▸ **TASK TO COMPLETE**
Using the entries below, show all lines with the string "equipment".

▸ **EXERCISE INPUTS**
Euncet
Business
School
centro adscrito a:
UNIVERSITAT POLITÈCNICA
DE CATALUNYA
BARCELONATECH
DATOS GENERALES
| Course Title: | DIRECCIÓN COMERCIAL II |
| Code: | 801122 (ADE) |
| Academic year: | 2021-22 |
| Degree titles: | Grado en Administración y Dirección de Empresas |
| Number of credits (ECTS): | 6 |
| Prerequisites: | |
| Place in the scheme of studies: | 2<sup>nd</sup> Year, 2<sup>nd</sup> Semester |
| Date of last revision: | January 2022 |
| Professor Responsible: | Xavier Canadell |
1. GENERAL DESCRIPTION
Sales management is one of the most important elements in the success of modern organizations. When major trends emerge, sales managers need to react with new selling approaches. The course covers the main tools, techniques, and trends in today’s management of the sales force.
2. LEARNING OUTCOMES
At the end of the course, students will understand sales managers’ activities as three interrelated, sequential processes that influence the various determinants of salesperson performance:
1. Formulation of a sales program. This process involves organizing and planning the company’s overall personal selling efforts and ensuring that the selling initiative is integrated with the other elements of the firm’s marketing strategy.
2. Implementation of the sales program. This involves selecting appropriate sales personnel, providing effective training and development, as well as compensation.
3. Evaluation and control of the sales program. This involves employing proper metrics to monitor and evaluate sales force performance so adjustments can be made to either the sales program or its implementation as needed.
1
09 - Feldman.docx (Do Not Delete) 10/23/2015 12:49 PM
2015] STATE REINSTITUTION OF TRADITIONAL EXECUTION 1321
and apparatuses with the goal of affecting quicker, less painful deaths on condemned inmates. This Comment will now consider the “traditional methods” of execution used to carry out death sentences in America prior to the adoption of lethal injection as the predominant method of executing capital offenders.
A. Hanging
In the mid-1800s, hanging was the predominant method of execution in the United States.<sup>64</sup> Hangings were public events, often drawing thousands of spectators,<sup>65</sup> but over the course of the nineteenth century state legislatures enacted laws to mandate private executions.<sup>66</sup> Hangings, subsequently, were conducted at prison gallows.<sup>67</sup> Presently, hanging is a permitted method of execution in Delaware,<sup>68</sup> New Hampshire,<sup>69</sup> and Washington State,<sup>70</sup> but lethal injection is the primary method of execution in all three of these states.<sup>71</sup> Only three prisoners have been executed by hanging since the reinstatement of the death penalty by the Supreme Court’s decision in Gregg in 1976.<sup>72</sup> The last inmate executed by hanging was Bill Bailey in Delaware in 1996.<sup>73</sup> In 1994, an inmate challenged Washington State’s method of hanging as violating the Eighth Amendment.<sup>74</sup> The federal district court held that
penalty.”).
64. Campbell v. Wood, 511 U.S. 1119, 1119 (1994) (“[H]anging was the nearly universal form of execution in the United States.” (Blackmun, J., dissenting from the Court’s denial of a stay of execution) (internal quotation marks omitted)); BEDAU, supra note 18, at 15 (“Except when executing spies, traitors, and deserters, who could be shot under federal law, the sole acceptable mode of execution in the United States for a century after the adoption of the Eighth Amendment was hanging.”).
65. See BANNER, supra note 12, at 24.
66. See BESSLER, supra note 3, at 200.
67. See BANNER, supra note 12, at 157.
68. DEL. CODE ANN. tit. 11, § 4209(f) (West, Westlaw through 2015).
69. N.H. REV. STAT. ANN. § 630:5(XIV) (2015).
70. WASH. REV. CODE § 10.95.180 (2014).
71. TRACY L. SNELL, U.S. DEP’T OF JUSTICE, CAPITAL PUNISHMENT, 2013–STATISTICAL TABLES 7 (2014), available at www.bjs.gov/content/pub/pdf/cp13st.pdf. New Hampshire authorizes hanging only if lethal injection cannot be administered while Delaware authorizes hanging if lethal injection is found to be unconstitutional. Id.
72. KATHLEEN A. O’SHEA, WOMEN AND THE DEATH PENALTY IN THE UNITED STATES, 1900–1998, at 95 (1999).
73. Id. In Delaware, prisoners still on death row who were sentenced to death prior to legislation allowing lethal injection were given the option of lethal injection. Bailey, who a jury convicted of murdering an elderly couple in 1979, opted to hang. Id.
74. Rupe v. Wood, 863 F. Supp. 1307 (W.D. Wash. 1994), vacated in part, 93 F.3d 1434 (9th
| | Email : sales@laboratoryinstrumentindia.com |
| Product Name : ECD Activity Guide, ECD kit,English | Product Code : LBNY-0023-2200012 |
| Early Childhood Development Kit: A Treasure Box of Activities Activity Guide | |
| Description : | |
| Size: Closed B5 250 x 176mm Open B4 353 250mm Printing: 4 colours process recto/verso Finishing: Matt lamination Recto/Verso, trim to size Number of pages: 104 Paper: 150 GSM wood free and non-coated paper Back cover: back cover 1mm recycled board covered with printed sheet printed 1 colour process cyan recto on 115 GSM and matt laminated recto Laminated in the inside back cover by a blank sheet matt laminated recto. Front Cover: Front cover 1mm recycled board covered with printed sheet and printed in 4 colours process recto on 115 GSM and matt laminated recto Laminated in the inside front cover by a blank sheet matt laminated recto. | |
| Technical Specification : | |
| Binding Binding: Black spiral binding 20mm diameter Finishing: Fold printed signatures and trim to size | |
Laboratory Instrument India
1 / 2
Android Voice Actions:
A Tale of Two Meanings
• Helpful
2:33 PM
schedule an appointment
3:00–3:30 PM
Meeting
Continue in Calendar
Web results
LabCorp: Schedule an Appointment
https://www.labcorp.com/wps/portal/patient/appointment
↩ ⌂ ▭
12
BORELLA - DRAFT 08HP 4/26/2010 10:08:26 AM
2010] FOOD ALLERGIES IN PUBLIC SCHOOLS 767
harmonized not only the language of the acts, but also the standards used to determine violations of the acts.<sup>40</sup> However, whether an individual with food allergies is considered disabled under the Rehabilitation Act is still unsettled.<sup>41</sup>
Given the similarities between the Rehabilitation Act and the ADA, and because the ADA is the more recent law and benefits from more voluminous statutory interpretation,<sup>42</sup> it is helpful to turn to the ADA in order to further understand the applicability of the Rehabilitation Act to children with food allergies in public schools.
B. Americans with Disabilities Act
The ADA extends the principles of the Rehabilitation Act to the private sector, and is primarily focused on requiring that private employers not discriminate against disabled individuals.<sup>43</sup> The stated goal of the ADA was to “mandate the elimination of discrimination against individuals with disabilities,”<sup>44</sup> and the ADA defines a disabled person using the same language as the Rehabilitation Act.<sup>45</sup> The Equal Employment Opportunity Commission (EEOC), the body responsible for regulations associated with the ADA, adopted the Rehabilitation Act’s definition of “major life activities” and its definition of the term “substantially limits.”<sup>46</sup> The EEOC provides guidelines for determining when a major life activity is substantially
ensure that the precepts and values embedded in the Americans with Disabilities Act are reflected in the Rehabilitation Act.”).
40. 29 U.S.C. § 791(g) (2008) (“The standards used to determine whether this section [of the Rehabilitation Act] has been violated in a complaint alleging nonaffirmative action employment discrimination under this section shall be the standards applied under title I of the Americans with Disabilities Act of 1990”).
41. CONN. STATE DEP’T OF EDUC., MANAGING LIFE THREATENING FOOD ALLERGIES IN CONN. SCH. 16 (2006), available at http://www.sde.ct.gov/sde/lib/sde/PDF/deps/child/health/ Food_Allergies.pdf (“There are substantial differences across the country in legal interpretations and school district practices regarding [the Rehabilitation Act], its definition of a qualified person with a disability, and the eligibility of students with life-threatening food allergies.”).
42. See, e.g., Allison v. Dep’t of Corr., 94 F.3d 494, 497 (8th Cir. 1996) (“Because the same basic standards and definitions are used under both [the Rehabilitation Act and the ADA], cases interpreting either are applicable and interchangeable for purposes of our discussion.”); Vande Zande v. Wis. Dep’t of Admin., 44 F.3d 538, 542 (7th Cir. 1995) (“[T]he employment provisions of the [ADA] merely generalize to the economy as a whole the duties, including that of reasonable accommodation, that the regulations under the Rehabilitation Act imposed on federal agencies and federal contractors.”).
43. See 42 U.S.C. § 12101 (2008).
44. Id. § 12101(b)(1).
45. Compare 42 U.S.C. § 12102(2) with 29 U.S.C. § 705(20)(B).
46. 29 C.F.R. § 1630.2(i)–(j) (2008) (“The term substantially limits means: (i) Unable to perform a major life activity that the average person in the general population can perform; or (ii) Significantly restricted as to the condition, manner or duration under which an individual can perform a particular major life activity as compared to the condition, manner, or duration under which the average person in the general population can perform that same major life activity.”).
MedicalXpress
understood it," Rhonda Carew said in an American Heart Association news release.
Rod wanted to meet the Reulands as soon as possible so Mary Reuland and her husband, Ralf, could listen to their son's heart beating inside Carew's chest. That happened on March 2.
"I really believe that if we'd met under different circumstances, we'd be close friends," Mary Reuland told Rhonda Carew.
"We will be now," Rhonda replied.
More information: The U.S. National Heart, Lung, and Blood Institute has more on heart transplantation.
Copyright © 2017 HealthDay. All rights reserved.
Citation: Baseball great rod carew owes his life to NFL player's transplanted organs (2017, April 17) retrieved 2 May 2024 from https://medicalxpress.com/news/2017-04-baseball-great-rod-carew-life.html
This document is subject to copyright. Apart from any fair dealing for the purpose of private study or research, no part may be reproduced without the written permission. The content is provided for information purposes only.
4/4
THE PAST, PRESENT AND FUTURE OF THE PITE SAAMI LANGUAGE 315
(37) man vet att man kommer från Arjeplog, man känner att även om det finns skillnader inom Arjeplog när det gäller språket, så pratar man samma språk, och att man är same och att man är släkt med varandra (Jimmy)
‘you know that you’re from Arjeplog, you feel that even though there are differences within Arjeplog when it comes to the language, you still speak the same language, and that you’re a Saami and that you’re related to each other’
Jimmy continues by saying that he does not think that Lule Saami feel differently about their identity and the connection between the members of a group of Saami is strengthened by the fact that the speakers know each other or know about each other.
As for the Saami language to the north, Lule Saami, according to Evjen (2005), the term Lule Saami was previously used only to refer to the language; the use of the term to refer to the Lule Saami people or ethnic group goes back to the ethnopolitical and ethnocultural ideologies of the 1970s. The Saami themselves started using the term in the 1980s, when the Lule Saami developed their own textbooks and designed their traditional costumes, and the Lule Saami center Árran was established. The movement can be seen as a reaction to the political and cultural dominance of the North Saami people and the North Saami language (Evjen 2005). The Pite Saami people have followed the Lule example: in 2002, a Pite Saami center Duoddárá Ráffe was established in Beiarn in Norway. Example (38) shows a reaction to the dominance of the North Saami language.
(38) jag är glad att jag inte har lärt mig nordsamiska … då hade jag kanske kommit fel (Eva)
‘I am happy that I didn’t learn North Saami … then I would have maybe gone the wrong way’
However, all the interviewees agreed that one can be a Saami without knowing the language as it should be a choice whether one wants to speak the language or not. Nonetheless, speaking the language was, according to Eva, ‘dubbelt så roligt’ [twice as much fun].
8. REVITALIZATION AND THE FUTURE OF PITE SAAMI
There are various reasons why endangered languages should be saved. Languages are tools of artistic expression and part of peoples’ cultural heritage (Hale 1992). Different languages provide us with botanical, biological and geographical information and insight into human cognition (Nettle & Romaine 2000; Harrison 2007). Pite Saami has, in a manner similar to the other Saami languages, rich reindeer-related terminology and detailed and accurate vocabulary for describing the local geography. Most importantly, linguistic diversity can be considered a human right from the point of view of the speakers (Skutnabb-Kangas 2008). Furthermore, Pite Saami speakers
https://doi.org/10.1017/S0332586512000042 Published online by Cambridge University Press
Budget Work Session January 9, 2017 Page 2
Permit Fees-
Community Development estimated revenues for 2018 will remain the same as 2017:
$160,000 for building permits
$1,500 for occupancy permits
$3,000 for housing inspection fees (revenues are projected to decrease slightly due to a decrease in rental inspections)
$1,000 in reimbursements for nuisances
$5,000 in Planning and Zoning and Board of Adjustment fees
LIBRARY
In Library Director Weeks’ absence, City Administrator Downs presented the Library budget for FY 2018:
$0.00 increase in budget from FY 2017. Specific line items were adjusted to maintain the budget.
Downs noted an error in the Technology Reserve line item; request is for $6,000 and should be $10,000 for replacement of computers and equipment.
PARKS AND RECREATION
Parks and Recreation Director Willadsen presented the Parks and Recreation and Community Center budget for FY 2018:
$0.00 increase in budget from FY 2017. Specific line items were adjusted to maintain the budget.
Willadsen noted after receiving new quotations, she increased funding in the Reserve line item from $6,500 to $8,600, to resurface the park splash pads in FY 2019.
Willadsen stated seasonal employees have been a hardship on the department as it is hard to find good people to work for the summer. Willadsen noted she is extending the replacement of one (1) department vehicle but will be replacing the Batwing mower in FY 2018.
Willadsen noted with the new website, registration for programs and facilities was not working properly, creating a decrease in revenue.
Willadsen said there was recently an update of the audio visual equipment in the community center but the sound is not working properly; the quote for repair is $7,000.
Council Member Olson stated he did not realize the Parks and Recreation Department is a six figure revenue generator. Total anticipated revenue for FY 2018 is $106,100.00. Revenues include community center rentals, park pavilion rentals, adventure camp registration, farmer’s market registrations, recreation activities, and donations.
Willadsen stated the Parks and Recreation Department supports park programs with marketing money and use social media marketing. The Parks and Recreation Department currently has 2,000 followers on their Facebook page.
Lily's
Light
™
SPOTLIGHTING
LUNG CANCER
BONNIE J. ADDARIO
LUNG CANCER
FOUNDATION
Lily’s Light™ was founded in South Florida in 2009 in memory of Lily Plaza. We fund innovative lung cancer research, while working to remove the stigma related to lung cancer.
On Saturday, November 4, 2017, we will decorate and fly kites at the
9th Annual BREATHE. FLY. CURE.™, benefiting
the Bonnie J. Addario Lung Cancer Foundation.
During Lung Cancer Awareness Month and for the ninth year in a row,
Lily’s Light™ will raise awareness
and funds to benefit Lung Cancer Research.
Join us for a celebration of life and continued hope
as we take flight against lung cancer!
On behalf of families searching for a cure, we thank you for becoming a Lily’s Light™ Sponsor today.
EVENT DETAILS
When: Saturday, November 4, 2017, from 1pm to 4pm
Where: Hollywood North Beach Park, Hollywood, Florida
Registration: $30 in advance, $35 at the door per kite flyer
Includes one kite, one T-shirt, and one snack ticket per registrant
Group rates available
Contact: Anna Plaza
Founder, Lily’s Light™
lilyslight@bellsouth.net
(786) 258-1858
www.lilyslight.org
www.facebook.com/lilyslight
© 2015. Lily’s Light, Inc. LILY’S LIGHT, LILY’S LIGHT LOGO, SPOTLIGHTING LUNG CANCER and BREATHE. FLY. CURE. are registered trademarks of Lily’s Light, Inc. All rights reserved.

▸ **ANSWER**
Downs noted an error in the Technology Reserve line item; request is for $6,000 and should be $10,000 for replacement of computers and equipment.
Willadsen said there was recently an update of the audio visual equipment in the community center but the sound is not working properly; the quote for repair is $7,000.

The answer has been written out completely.